[Saved data entries]
**********
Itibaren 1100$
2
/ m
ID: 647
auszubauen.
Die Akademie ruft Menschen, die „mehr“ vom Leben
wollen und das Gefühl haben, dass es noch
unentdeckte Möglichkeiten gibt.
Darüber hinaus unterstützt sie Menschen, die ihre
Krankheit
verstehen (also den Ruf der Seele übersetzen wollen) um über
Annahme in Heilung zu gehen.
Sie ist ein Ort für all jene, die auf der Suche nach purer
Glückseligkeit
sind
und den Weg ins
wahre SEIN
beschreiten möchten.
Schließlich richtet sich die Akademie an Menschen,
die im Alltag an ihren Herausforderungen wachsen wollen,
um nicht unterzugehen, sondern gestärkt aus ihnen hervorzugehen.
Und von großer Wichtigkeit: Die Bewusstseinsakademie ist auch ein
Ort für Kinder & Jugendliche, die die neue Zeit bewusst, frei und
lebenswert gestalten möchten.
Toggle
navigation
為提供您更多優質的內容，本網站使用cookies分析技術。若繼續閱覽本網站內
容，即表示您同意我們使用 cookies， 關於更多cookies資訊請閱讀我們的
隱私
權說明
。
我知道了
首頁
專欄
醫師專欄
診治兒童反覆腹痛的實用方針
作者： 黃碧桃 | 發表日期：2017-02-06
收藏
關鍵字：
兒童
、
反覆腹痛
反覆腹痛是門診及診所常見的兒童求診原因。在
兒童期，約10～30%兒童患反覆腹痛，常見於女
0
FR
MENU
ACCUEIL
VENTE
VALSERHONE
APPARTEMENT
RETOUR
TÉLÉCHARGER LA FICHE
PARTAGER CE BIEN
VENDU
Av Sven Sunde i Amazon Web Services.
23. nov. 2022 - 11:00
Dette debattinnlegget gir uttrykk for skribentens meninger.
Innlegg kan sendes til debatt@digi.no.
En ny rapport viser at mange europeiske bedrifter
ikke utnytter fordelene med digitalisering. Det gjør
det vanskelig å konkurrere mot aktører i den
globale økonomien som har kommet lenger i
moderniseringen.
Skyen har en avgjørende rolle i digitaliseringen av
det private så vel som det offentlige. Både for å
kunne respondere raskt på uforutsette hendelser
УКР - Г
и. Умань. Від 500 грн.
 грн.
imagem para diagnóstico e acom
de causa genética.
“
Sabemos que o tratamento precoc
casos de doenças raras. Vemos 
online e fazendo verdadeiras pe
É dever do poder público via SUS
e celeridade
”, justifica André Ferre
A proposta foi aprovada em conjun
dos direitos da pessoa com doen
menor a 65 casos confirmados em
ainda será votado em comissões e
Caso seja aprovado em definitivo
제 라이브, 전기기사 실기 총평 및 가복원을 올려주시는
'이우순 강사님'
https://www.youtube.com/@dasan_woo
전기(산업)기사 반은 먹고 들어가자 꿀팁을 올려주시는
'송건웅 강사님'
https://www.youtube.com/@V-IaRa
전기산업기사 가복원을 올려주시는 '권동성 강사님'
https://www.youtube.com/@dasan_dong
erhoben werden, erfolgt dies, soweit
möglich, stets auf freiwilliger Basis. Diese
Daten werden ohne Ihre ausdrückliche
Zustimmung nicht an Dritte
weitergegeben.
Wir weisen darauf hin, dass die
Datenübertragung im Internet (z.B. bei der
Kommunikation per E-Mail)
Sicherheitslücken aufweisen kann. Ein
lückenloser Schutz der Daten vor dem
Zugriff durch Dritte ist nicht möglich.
**********
The answer must be every line from the records above that contains the word "Dritte", copied in full.

Zustimmung nicht an Dritte
Zugriff durch Dritte ist nicht möglich.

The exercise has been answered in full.